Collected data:
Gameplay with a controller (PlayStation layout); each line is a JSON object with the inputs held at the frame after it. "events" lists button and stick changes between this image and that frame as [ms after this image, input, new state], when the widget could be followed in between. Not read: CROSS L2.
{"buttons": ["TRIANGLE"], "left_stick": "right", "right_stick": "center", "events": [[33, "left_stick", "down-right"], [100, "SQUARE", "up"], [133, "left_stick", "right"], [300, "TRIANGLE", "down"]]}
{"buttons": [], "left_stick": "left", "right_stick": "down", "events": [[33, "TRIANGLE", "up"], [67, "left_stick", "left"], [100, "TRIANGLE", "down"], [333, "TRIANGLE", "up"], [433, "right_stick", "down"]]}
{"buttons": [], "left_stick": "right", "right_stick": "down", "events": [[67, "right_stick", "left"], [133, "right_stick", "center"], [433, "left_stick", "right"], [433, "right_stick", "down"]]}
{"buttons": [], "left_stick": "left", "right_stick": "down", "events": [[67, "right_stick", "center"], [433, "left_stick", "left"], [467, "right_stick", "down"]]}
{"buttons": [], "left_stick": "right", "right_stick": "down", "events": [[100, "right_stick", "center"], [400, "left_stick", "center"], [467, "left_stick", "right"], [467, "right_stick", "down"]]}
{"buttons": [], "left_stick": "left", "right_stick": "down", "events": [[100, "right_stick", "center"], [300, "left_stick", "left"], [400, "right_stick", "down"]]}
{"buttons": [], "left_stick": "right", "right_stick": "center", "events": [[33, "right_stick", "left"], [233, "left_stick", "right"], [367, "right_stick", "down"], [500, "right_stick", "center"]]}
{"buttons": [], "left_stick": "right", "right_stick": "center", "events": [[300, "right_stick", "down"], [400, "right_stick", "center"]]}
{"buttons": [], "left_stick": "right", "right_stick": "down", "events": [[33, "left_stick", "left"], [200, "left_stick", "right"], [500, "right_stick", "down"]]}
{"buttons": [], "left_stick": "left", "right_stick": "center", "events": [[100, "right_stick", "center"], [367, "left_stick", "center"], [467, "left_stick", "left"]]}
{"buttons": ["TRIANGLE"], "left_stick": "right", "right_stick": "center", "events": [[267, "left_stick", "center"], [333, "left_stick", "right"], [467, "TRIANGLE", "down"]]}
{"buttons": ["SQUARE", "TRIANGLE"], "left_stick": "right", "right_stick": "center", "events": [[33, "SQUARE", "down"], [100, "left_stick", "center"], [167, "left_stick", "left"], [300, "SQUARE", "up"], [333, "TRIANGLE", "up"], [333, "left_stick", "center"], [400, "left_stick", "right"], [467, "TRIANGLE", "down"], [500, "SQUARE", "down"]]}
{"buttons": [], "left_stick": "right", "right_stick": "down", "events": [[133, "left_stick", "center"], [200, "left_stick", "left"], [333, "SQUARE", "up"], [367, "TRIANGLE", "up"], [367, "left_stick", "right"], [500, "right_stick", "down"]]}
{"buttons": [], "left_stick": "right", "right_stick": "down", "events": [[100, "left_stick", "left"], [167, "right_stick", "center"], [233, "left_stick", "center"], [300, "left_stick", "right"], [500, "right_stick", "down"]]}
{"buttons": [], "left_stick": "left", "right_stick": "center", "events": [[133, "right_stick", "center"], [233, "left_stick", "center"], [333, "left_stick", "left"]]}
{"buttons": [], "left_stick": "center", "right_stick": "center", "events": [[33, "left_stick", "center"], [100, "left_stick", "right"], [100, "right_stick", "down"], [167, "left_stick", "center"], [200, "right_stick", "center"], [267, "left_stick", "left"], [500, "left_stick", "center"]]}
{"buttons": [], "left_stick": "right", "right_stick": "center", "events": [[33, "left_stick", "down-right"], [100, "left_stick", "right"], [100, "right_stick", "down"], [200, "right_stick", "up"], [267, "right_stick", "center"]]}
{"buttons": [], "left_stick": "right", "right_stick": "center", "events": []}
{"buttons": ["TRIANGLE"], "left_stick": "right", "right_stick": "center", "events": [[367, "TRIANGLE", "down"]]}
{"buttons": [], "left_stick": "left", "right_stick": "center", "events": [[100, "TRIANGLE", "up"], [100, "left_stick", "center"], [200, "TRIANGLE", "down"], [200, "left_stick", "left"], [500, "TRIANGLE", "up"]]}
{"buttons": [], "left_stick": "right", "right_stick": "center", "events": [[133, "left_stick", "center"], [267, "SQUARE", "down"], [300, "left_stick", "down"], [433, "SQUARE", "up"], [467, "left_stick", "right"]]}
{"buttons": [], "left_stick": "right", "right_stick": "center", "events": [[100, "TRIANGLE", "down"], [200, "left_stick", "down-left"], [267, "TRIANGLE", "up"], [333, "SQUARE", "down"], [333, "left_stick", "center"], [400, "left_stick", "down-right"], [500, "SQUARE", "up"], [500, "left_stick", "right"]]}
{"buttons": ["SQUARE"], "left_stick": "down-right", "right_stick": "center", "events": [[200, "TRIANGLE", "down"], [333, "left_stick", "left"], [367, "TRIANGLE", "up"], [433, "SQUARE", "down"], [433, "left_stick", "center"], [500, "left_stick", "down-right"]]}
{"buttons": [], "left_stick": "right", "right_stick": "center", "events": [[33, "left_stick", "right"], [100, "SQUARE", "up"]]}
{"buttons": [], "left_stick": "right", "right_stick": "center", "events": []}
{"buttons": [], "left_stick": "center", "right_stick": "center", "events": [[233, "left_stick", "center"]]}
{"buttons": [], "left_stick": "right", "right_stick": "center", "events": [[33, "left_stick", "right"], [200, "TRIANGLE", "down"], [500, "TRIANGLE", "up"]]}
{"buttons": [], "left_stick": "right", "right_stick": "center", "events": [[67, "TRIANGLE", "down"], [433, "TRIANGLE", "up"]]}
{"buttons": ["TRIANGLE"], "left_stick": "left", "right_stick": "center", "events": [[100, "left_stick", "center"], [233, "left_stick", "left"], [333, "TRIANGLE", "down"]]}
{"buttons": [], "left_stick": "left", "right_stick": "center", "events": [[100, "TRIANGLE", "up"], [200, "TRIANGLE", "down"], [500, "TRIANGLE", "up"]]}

_What to do_
Output the records above exactly as written.

_Exercise response_
Gameplay with a controller (PlayStation layout); each line is a JSON object with the inputs held at the frame after it. "events" lists button and stick changes between this image and that frame as [ms after this image, input, new state], when the widget could be followed in between. Not read: CROSS L2.
{"buttons": ["TRIANGLE"], "left_stick": "right", "right_stick": "center", "events": [[33, "left_stick", "down-right"], [100, "SQUARE", "up"], [133, "left_stick", "right"], [300, "TRIANGLE", "down"]]}
{"buttons": [], "left_stick": "left", "right_stick": "down", "events": [[33, "TRIANGLE", "up"], [67, "left_stick", "left"], [100, "TRIANGLE", "down"], [333, "TRIANGLE", "up"], [433, "right_stick", "down"]]}
{"buttons": [], "left_stick": "right", "right_stick": "down", "events": [[67, "right_stick", "left"], [133, "right_stick", "center"], [433, "left_stick", "right"], [433, "right_stick", "down"]]}
{"buttons": [], "left_stick": "left", "right_stick": "down", "events": [[67, "right_stick", "center"], [433, "left_stick", "left"], [467, "right_stick", "down"]]}
{"buttons": [], "left_stick": "right", "right_stick": "down", "events": [[100, "right_stick", "center"], [400, "left_stick", "center"], [467, "left_stick", "right"], [467, "right_stick", "down"]]}
{"buttons": [], "left_stick": "left", "right_stick": "down", "events": [[100, "right_stick", "center"], [300, "left_stick", "left"], [400, "right_stick", "down"]]}
{"buttons": [], "left_stick": "right", "right_stick": "center", "events": [[33, "right_stick", "left"], [233, "left_stick", "right"], [367, "right_stick", "down"], [500, "right_stick", "center"]]}
{"buttons": [], "left_stick": "right", "right_stick": "center", "events": [[300, "right_stick", "down"], [400, "right_stick", "center"]]}
{"buttons": [], "left_stick": "right", "right_stick": "down", "events": [[33, "left_stick", "left"], [200, "left_stick", "right"], [500, "right_stick", "down"]]}
{"buttons": [], "left_stick": "left", "right_stick": "center", "events": [[100, "right_stick", "center"], [367, "left_stick", "center"], [467, "left_stick", "left"]]}
{"buttons": ["TRIANGLE"], "left_stick": "right", "right_stick": "center", "events": [[267, "left_stick", "center"], [333, "left_stick", "right"], [467, "TRIANGLE", "down"]]}
{"buttons": ["SQUARE", "TRIANGLE"], "left_stick": "right", "right_stick": "center", "events": [[33, "SQUARE", "down"], [100, "left_stick", "center"], [167, "left_stick", "left"], [300, "SQUARE", "up"], [333, "TRIANGLE", "up"], [333, "left_stick", "center"], [400, "left_stick", "right"], [467, "TRIANGLE", "down"], [500, "SQUARE", "down"]]}
{"buttons": [], "left_stick": "right", "right_stick": "down", "events": [[133, "left_stick", "center"], [200, "left_stick", "left"], [333, "SQUARE", "up"], [367, "TRIANGLE", "up"], [367, "left_stick", "right"], [500, "right_stick", "down"]]}
{"buttons": [], "left_stick": "right", "right_stick": "down", "events": [[100, "left_stick", "left"], [167, "right_stick", "center"], [233, "left_stick", "center"], [300, "left_stick", "right"], [500, "right_stick", "down"]]}
{"buttons": [], "left_stick": "left", "right_stick": "center", "events": [[133, "right_stick", "center"], [233, "left_stick", "center"], [333, "left_stick", "left"]]}
{"buttons": [], "left_stick": "center", "right_stick": "center", "events": [[33, "left_stick", "center"], [100, "left_stick", "right"], [100, "right_stick", "down"], [167, "left_stick", "center"], [200, "right_stick", "center"], [267, "left_stick", "left"], [500, "left_stick", "center"]]}
{"buttons": [], "left_stick": "right", "right_stick": "center", "events": [[33, "left_stick", "down-right"], [100, "left_stick", "right"], [100, "right_stick", "down"], [200, "right_stick", "up"], [267, "right_stick", "center"]]}
{"buttons": [], "left_stick": "right", "right_stick": "center", "events": []}
{"buttons": ["TRIANGLE"], "left_stick": "right", "right_stick": "center", "events": [[367, "TRIANGLE", "down"]]}
{"buttons": [], "left_stick": "left", "right_stick": "center", "events": [[100, "TRIANGLE", "up"], [100, "left_stick", "center"], [200, "TRIANGLE", "down"], [200, "left_stick", "left"], [500, "TRIANGLE", "up"]]}
{"buttons": [], "left_stick": "right", "right_stick": "center", "events": [[133, "left_stick", "center"], [267, "SQUARE", "down"], [300, "left_stick", "down"], [433, "SQUARE", "up"], [467, "left_stick", "right"]]}
{"buttons": [], "left_stick": "right", "right_stick": "center", "events": [[100, "TRIANGLE", "down"], [200, "left_stick", "down-left"], [267, "TRIANGLE", "up"], [333, "SQUARE", "down"], [333, "left_stick", "center"], [400, "left_stick", "down-right"], [500, "SQUARE", "up"], [500, "left_stick", "right"]]}
{"buttons": ["SQUARE"], "left_stick": "down-right", "right_stick": "center", "events": [[200, "TRIANGLE", "down"], [333, "left_stick", "left"], [367, "TRIANGLE", "up"], [433, "SQUARE", "down"], [433, "left_stick", "center"], [500, "left_stick", "down-right"]]}
{"buttons": [], "left_stick": "right", "right_stick": "center", "events": [[33, "left_stick", "right"], [100, "SQUARE", "up"]]}
{"buttons": [], "left_stick": "right", "right_stick": "center", "events": []}
{"buttons": [], "left_stick": "center", "right_stick": "center", "events": [[233, "left_stick", "center"]]}
{"buttons": [], "left_stick": "right", "right_stick": "center", "events": [[33, "left_stick", "right"], [200, "TRIANGLE", "down"], [500, "TRIANGLE", "up"]]}
{"buttons": [], "left_stick": "right", "right_stick": "center", "events": [[67, "TRIANGLE", "down"], [433, "TRIANGLE", "up"]]}
{"buttons": ["TRIANGLE"], "left_stick": "left", "right_stick": "center", "events": [[100, "left_stick", "center"], [233, "left_stick", "left"], [333, "TRIANGLE", "down"]]}
{"buttons": [], "left_stick": "left", "right_stick": "center", "events": [[100, "TRIANGLE", "up"], [200, "TRIANGLE", "down"], [500, "TRIANGLE", "up"]]}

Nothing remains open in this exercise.